● **What you are asked to do**
Please restate every record below word for word.

- - - -

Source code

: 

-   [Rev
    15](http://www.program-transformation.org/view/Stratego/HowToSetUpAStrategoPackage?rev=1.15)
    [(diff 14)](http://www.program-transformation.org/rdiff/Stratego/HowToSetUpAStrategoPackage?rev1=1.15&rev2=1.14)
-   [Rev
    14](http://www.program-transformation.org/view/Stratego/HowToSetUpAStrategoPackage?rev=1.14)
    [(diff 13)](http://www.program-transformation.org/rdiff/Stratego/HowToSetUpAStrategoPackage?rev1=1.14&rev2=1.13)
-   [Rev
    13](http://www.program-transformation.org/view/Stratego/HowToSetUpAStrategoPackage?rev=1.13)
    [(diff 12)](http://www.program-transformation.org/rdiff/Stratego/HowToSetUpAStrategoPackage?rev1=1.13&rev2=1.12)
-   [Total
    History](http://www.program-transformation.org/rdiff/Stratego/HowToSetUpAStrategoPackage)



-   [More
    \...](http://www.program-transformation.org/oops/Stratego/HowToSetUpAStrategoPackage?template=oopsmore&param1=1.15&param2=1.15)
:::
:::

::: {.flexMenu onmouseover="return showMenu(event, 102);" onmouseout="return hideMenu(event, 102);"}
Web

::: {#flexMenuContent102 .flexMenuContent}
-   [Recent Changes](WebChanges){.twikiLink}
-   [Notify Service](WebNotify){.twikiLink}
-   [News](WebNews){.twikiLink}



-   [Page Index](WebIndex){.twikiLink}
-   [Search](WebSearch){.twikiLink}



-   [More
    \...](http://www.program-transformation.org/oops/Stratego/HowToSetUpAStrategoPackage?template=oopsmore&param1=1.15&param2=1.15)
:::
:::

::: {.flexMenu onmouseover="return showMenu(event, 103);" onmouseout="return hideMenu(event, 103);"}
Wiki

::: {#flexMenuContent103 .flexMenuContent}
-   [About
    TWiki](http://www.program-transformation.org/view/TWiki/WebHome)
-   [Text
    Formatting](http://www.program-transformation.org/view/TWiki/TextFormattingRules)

- - - -

● **Task solution**
Source code

: 

-   [Rev
    15](http://www.program-transformation.org/view/Stratego/HowToSetUpAStrategoPackage?rev=1.15)
    [(diff 14)](http://www.program-transformation.org/rdiff/Stratego/HowToSetUpAStrategoPackage?rev1=1.15&rev2=1.14)
-   [Rev
    14](http://www.program-transformation.org/view/Stratego/HowToSetUpAStrategoPackage?rev=1.14)
    [(diff 13)](http://www.program-transformation.org/rdiff/Stratego/HowToSetUpAStrategoPackage?rev1=1.14&rev2=1.13)
-   [Rev
    13](http://www.program-transformation.org/view/Stratego/HowToSetUpAStrategoPackage?rev=1.13)
    [(diff 12)](http://www.program-transformation.org/rdiff/Stratego/HowToSetUpAStrategoPackage?rev1=1.13&rev2=1.12)
-   [Total
    History](http://www.program-transformation.org/rdiff/Stratego/HowToSetUpAStrategoPackage)



-   [More
    \...](http://www.program-transformation.org/oops/Stratego/HowToSetUpAStrategoPackage?template=oopsmore&param1=1.15&param2=1.15)
:::
:::

::: {.flexMenu onmouseover="return showMenu(event, 102);" onmouseout="return hideMenu(event, 102);"}
Web

::: {#flexMenuContent102 .flexMenuContent}
-   [Recent Changes](WebChanges){.twikiLink}
-   [Notify Service](WebNotify){.twikiLink}
-   [News](WebNews){.twikiLink}



-   [Page Index](WebIndex){.twikiLink}
-   [Search](WebSearch){.twikiLink}



-   [More
    \...](http://www.program-transformation.org/oops/Stratego/HowToSetUpAStrategoPackage?template=oopsmore&param1=1.15&param2=1.15)
:::
:::

::: {.flexMenu onmouseover="return showMenu(event, 103);" onmouseout="return hideMenu(event, 103);"}
Wiki

::: {#flexMenuContent103 .flexMenuContent}
-   [About
    TWiki](http://www.program-transformation.org/view/TWiki/WebHome)
-   [Text
    Formatting](http://www.program-transformation.org/view/TWiki/TextFormattingRules)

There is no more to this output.